Выведите без изменений отрывок из приведенного ниже текста о ремеслах и искусствах у Платона. Нужно всё, начиная со слов «Огромное символическое значение» и вниз до слов «69 с, 75 b).» включительно.

◆ **Текст упражнения**
○ ○ ○ ○ ○ ○ ○

6. Ремесла и искусства

Огромное символическое значение имеют для Платона самые разнообразные ремесла и искусства.

Необходимо указать прежде всего на то, что творческое начало в идеальном мире Платон наименовал не иначе, как демиургом, то есть мастером, и, следовательно, вся организация космоса мыслится им как результат работы универсального мастера в универсальной мастерской (Tim. 40 с, 41 а, 46 е, 59 а, 68 е, 69 с, 75 b).

Диалектическое отношение между идеей и материей - это есть у Платона тканье (Parm. 129 d - 130 а), и отношение между бытием и небытием есть результат сплетения, тоже похожего на изделия ткацкого ремесла (Soph. 239 с - 240 с), что подтверждается и другими местами (Politic. 281 а). "Царское ткачество" заключается в том, чтобы путем сплетения разных добродетелей в людях создавать "мягкую" и "плотную" "ткань" для занятия ими государственных должностей (310 е - 311 а). Отношение души к телу тоже мыслится как ткачество: душа ткет тело (Phaed. 87 а - 88 b, с пояснениями 80 с-е). Имя функционирует в учении и познании как челнок для разделения основы в ткацком ремесле или как бурав для сверления в других ремеслах (Crat. 387 е - 390 а).

○ ○ ○ ○ ○ ○ ○

Сохранённые записи
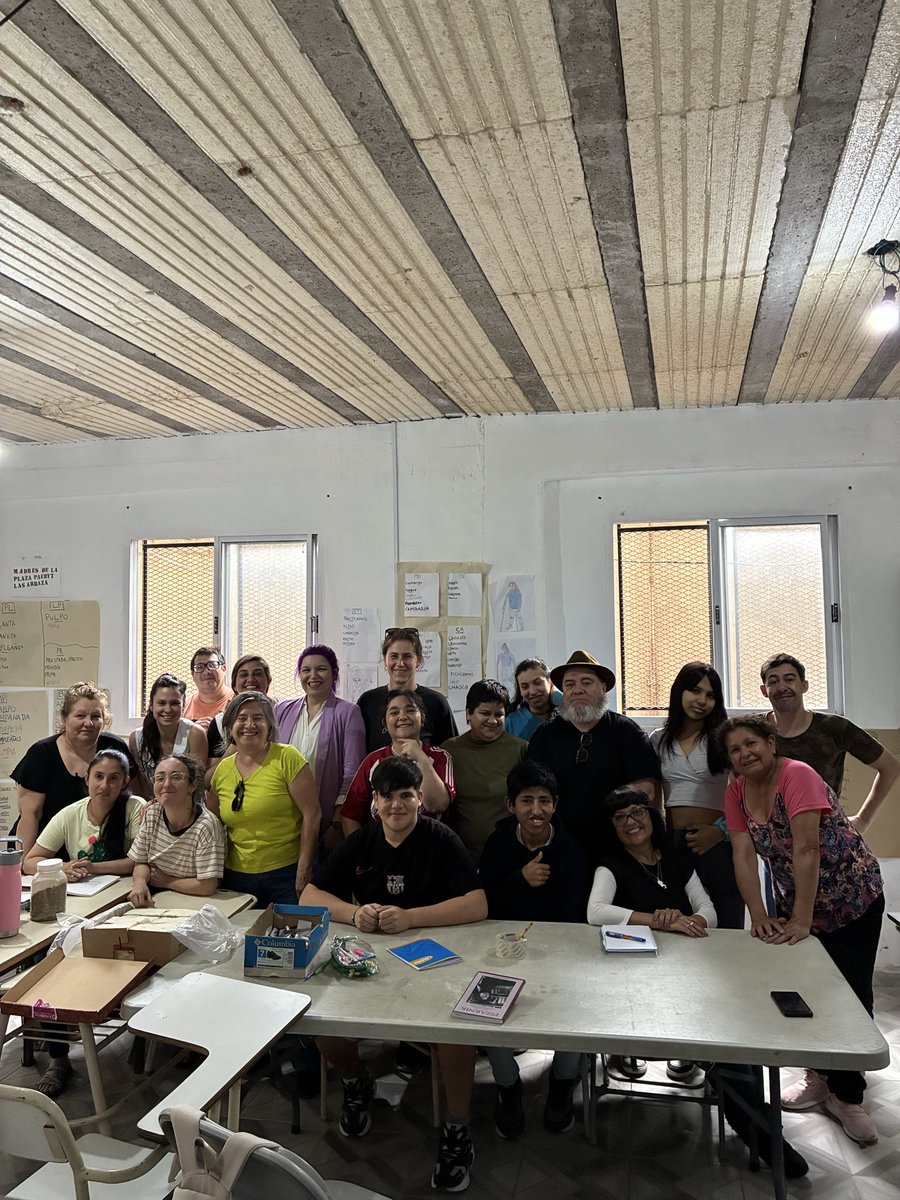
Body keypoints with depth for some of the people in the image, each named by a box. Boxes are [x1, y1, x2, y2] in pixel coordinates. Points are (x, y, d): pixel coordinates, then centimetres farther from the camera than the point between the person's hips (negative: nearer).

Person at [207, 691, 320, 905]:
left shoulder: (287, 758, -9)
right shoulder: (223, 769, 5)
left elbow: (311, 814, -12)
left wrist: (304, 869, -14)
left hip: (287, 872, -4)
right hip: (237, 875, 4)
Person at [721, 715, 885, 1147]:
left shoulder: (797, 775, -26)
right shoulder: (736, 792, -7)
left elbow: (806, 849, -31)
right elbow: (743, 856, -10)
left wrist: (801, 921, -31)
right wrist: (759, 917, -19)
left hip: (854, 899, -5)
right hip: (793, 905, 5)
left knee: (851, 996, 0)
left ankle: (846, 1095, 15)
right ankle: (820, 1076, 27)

○ ○ ○ ○ ○ ○ ○

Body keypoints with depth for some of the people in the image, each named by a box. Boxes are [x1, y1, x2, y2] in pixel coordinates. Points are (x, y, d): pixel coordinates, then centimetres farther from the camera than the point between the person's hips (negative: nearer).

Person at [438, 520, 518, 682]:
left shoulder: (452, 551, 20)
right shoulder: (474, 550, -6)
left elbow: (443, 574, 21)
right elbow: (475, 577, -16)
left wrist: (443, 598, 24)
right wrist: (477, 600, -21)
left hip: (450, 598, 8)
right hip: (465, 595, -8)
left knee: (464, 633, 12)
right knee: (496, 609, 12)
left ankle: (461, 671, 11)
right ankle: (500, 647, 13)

○ ○ ○ ○ ○ ○ ○

◆ **Поле ответа**
Огромное символическое значение имеют для Платона самые разнообразные ремесла и искусства.

Необходимо указать прежде всего на то, что творческое начало в идеальном мире Платон наименовал не иначе, как демиургом, то есть мастером, и, следовательно, вся организация космоса мыслится им как результат работы универсального мастера в универсальной мастерской (Tim. 40 с, 41 а, 46 е, 59 а, 68 е, 69 с, 75 b).